Current Project and My Research Interests
Injecting low-level concepts into open-sourced VLMs
VLMs are not good at understanding low-level concepts such as spatial, and numerical values, so we inject this concept by fine-tuning VLMs.
Keywords I’m interested in: LLM, VLM, Planning, Chain-of-Thought, Embodied Agent, Foundation Models, Embodied Reasoning, In-Context Learning, Zero-Shot, Semantic Reasoning, LoRA, Feedback, Reinforcement Learning.
Preprints
[17th, July 2024] Limitation of Prompt Engineering with Gemini-Flash in Embodied Planning from Ego-Centric Video
PDF: https://drive.google.com/file/d/13SImnJ96m8qxHlPPtTs4CjTWGRRgpIqZ/view?usp=sharing
[20th, Mar 2024] Natural Language as Policies: Reasoning for Coordinate-Level Embodied Control with LLMs
Arxiv: https://arxiv.org/abs/2403.13801 Project page: https://natural-language-as-policies.github.io/
Supervisors: Andrew Melnik, Jun Miura, Ville Hautamäki
Research history
[2022-2024] Embodied Agent with LLMs
Worked on research on embodied control using LLM. Conducted experiments through simulated benchmarks. I applied the Chain-of-Thought framework to improve embodied planning accuracy. This project was submitted to a top conference as a preprint and we are waiting for reviewer comments.

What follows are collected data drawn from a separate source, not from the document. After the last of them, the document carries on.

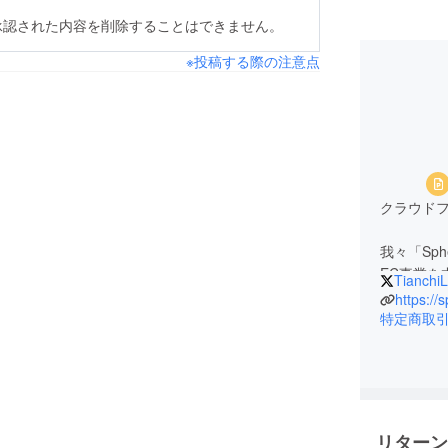
承認された内容を削除することはできません。
※投稿する際の注意点
クラウド
我々「Sph
EC事業
TianchiL
いに紹介
https://
は我々の
特定商取
弊社の主
とか）、
興味あるお
リターン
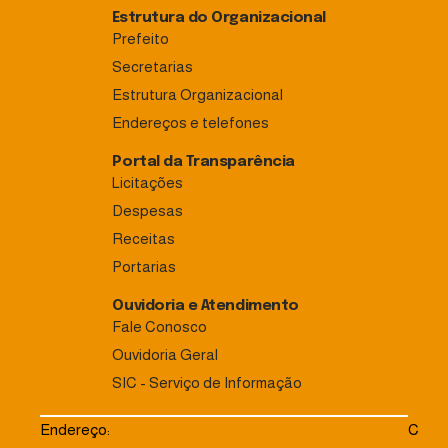
Estrutura do Organizacional
Prefeito
Secretarias
Estrutura Organizacional
Endereços e telefones
Portal da Transparência
Licitações
Despesas
Receitas
Portarias
Ouvidoria e Atendimento
Fale Conosco
Ouvidoria Geral
SIC - Serviço de Informação
Endereço:
C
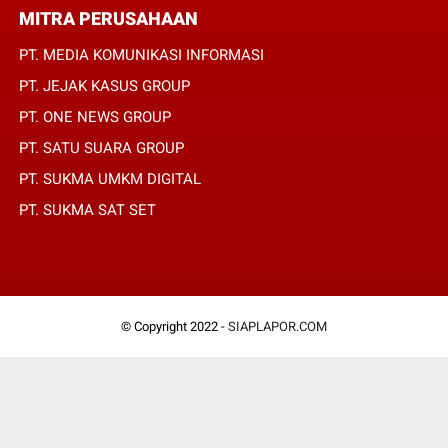
MITRA PERUSAHAAN
PT. MEDIA KOMUNIKASI INFORMASI
PT. JEJAK KASUS GROUP
PT. ONE NEWS GROUP
PT. SATU SUARA GROUP
PT. SUKMA UMKM DIGITAL
PT. SUKMA SAT SET
© Copyright 2022 -
SIAPLAPOR.COM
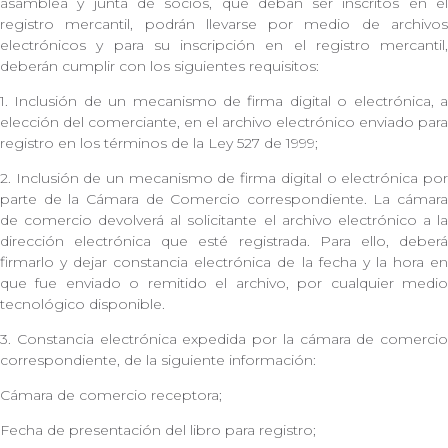
asamblea y junta de socios, que deban ser inscritos en el
registro mercantil, podrán llevarse por medio de archivos
electrónicos y para su inscripción en el registro mercantil,
deberán cumplir con los siguientes requisitos:
1. Inclusión de un mecanismo de firma digital o electrónica, a
elección del comerciante, en el archivo electrónico enviado para
registro en los términos de la Ley 527 de 1999;
2. Inclusión de un mecanismo de firma digital o electrónica por
parte de la Cámara de Comercio correspondiente. La cámara
de comercio devolverá al solicitante el archivo electrónico a la
dirección electrónica que esté registrada. Para ello, deberá
firmarlo y dejar constancia electrónica de la fecha y la hora en
que fue enviado o remitido el archivo, por cualquier medio
tecnológico disponible.
3. Constancia electrónica expedida por la cámara de comercio
correspondiente, de la siguiente información:
Cámara de comercio receptora;
Fecha de presentación del libro para registro;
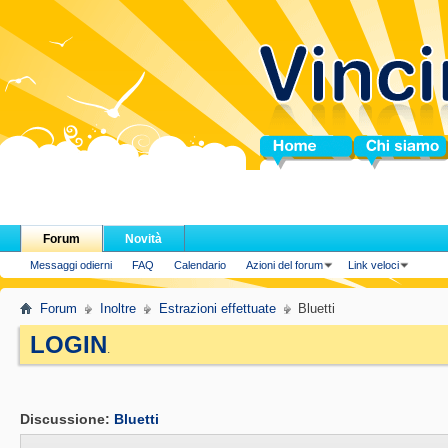
Home
Chi siamo
Forum
Novità
Messaggi odierni
FAQ
Calendario
Azioni del forum
Link veloci
Forum
Inoltre
Estrazioni effettuate
Bluetti
LOGIN
.
Discussione:
Bluetti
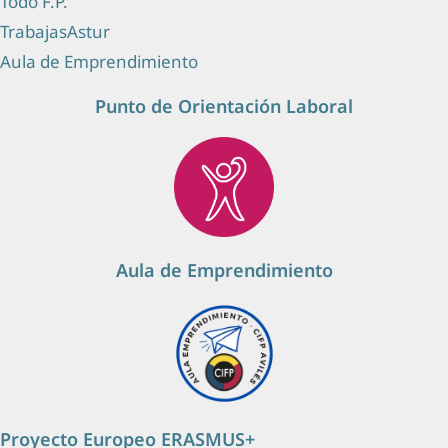
Todo F.P.
TrabajasAstur
Aula de Emprendimiento
Punto de Orientación Laboral
Aula de Emprendimiento
Proyecto Europeo ERASMUS+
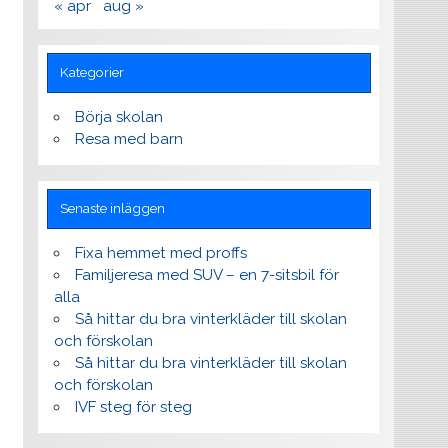
« apr
aug »
Kategorier
Börja skolan
Resa med barn
Senaste inläggen
Fixa hemmet med proffs
Familjeresa med SUV – en 7-sitsbil för
alla
Så hittar du bra vinterkläder till skolan
och förskolan
Så hittar du bra vinterkläder till skolan
och förskolan
IVF steg för steg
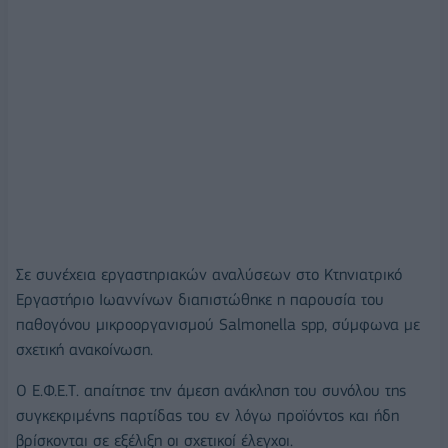
Σε συνέχεια εργαστηριακών αναλύσεων στο Κτηνιατρικό
Εργαστήριο Ιωαννίνων διαπιστώθηκε η παρουσία του
παθογόνου μικροοργανισμού Salmonella spp, σύμφωνα με
σχετική ανακοίνωση.
Ο Ε.Φ.Ε.Τ. απαίτησε την άμεση ανάκληση του συνόλου της
συγκεκριμένης παρτίδας του εν λόγω προϊόντος και ήδη
βρίσκονται σε εξέλιξη οι σχετικοί έλεγχοι.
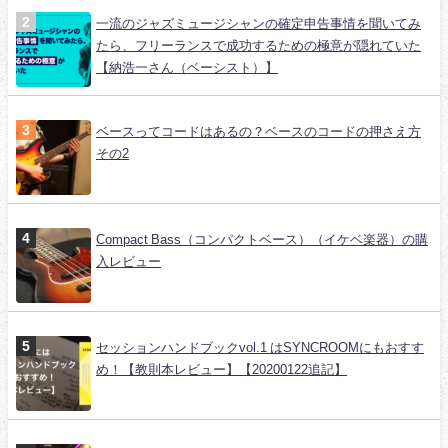
一流のジャズミュージシャンの確定申告事情を聞いてみ
たら、フリーランスで成功するための極意が隠れていた
【納浩一さん（ベーシスト）】
ベースってコードはあるの？ベースのコードの押さえ方
その2
Compact Bass（コンパクトベース）（イケベ楽器）の購
入レビュー
セッションハンドブックvol.1 はSYNCROOMにもおすす
め！【教則本レビュー】【20200122追記】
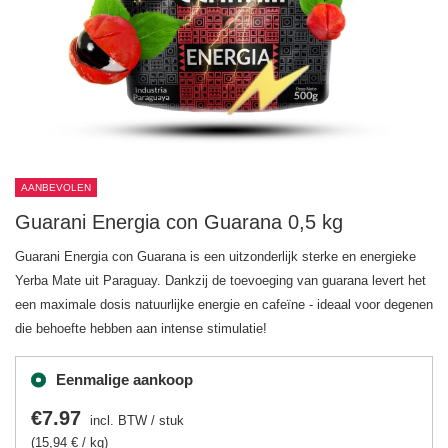
AANBEVOLEN
Guarani Energia con Guarana 0,5 kg
Guarani Energia con Guarana is een uitzonderlijk sterke en energieke
Yerba Mate uit Paraguay. Dankzij de toevoeging van guarana levert het
een maximale dosis natuurlijke energie en cafeïne - ideaal voor degenen
die behoefte hebben aan intense stimulatie!
Eenmalige aankoop
€7.97
incl. BTW
/
stuk
(15,94 € / kg)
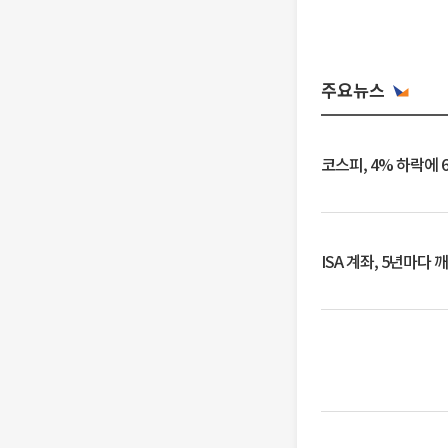
주요뉴스
코스피, 4% 하락에 
ISA 계좌, 5년마다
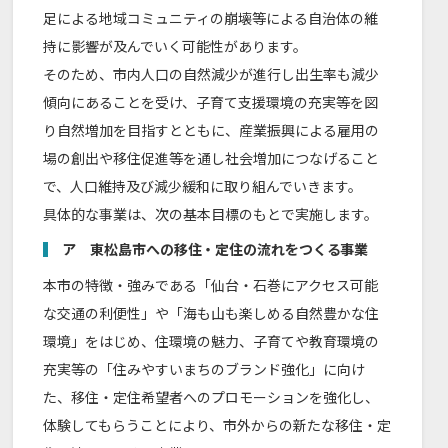
足による地域コミュニティの崩壊等による自治体の維
持に影響が及んでいく可能性があります。
そのため、市内人口の自然減少が進行し出生率も減少
傾向にあることを受け、子育て支援環境の充実等を図
り自然増加を目指すとともに、産業振興による雇用の
場の創出や移住促進等を通し社会増加につなげること
で、人口維持及び減少緩和に取り組んでいきます。
具体的な事業は、次の基本目標のもとで実施します。
ア 東松島市への移住・定住の流れをつくる事業
本市の特徴・強みである「仙台・石巻にアクセス可能
な交通の利便性」や「海も山も楽しめる自然豊かな住
環境」をはじめ、住環境の魅力、子育てや教育環境の
充実等の「住みやすいまちのブランド強化」に向け
た、移住・定住希望者へのプロモーションを強化し、
体験してもらうことにより、市外からの新たな移住・定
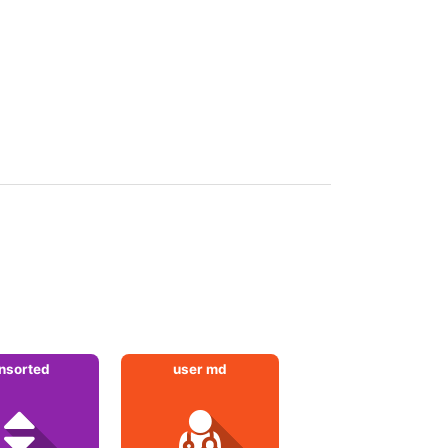
nsorted
user md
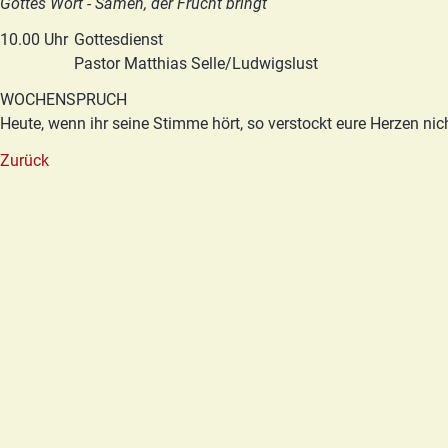
Gottes Wort - Samen, der Frucht bringt
10.00 Uhr
Gottesdienst
Pastor Matthias Selle/Ludwigslust
WOCHENSPRUCH
Heute, wenn ihr seine Stimme hört, so verstockt eure Herzen nic
Zurück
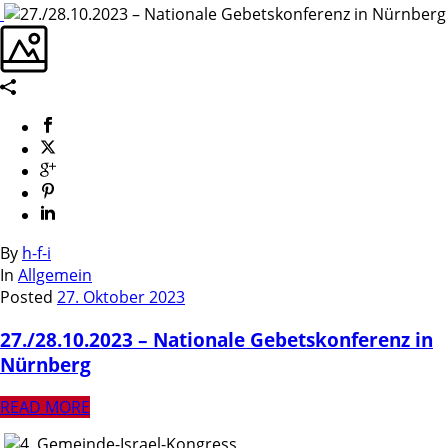
By
h-f-i
In
Allgemein
Posted
27. Oktober 2023
27./28.10.2023 – Nationale Gebetskonferenz in
Nürnberg
READ MORE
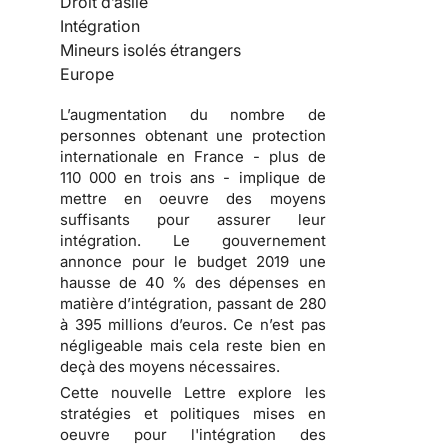
Droit d’asile
Intégration
Mineurs isolés étrangers
Europe
L’augmentation du nombre de
personnes obtenant une protection
internationale en France - plus de
110 000 en trois ans - implique de
mettre en oeuvre des moyens
suffisants pour assurer leur
intégration. Le gouvernement
annonce pour le budget 2019 une
hausse de 40 % des dépenses en
matière d’intégration, passant de 280
à 395 millions d’euros. Ce n’est pas
négligeable mais cela reste bien en
deçà des moyens nécessaires.
Cette nouvelle Lettre explore les
stratégies et politiques mises en
oeuvre pour l'intégration des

Preprint: https://arxiv.org/abs/2403.13801 Project Page: https://natural-language-as-policies.github.io/
[2020-2022] Time series forecast using Transformer architecture
Time series data prediction using the Transformer architecture. Conducted experiments using PyTorch. Improved accuracy by devising ways to use the Attention mechanism.
[2018-2020] Deep Reinforcement Learning on Educational Robot Arm [2018-2020]
I implemented a very simple framework that enables people to learn about deep reinforcement learning framework on an educational robot arm. Convolutional NN was used to capture scene information as an image.